Lockerbie: Libyen will Schadenersatz für Sanktionen Gaddafi: Verurteilter ist unschuldig

Tripolis/London (dpa). Der libysche Revolutionsführer Muammar el Gaddafi will am Montag Beweise dafür vorlegen, dass der Libyer Abdel Bassit Ali el Mekrahi (48) zu Unrecht wegen des Bombenattentats von 1988 auf den US-Jumbojet über Lockerbie verurteilt worden ist. Dies sagte Gaddafi am Donnerstag einem Korrespondenten des britischen Rundfunks BBC am Rande von Feiern für den freigesprochenen anderen libyschen Angeklagten Amin Chalifa Fuheima (44).

Gaddafi sagte auf die Frage, ob Libyen bereit sei, das von Großbritannien und den USA geforderte Schmerzensgeld für die Angehörigen der 270 Todesopfer zu zahlen, Libyen werde "vom Westen Entschädigung für die jahrelangen Sanktionen, die wir in den 90er-Jahren erlitten haben", verlangen. Gaddafi kündigte an, er werde am Montag Beweise dafür vorlegen, dass der verurteilte Mekrahi unschuldig sei.

Gaddafi sagte laut BBC, nachdem er diese Beweise vorgelegt habe, hätten die drei schottischen Richter, die Mekrahi am Mittwoch in Kamp Zeist (Niederlande) wegen des Bombenanschlags auf den PanAm-Jumbojet über Lockerbie zu lebenslanger Haft verurteilten, drei Möglichkeiten. Sie könnten entweder zurücktreten, die Wahrheit sagen oder Selbstmord begehen. Nach dem Bericht des BBC-Korrespondenten Frank Gardner kamen Gaddafis Worte "aus heiterem Himmel": "Jeder war überrascht", berichtete Gardner.

Dem freigesprochenen Fahima wurde nach der Ankunft mit einem Flugzeug der niederländischen Luftwaffe ein begeisterter Empfang bereitet. Fahima wurde nach der Ankunft in eine Kaserne im Zentrum der Hauptstadt Tripolis gefahren, die vor 15 Jahren durch US- Luftangriffe zerstört worden war. Die USA hatten die Luftangriffe mit einem vorherigen Anschlag auf eine Discothek in Berlin begründet, für die sie Libyen verantwortlich machten.

Libyen will den Hinterbliebenen der 270 Opfer des Anschlages von Lockerbie den geforderten Schadenersatz zahlen, wenn der verurteilte Geheimagent auch im Berufungsverfahren schuldig gesprochen werden sollte.

Der libysche Botschafter in London, Mohammed Azwai, sagte am Donnerstag in einem BBC-Interview: "Wir haben schon vorher gesagt, dass wir dann jede Kompensation zahlen werden, falls unser Volk schuldig ist, aber bis es so weit ist, betrachten wir die Sache juristisch als noch nicht abgeschlossen."

Das Urteil vom Mittwoch sei noch nicht endgültig gewesen. "Nach dem Berufungsurteil werden wir über Schadensersatz reden.

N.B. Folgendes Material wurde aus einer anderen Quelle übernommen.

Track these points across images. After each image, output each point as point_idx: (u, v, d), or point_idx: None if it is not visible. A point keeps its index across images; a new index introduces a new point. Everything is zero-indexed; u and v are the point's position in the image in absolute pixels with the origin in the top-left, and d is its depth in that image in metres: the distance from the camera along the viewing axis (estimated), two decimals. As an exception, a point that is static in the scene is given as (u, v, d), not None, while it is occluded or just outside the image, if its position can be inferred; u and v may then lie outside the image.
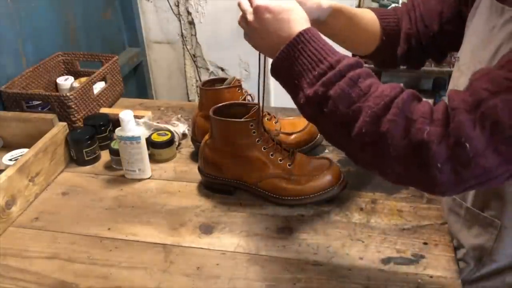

Wir werden unsere Pflicht tun, wie wir schon dem Sicherheitsrat gesagt haben."

Der britische Außenminister Robin Cook kommentierte dies mit den Worten: "Ich finde es doch ziemlich interessant, dass der Botschafter diese weiteren Schritte nicht ausschließt. Wenn der Schuldspruch bestehen bleibt, dann muss Libyen akzeptieren, dass es diese weiteren Schritte unternehmen muss." Das bedeute, dass Libyen in einer offiziellen Erklärung die Verantwortung für den Bombenanschlag auf das US-Passagierflugzeug im Dezember 1988 übernehmen und außerdem Schadensersatz zahlen müsse. Vorher könnten die noch bestehenden Sanktionen gegen das Land nicht aufgehoben werden.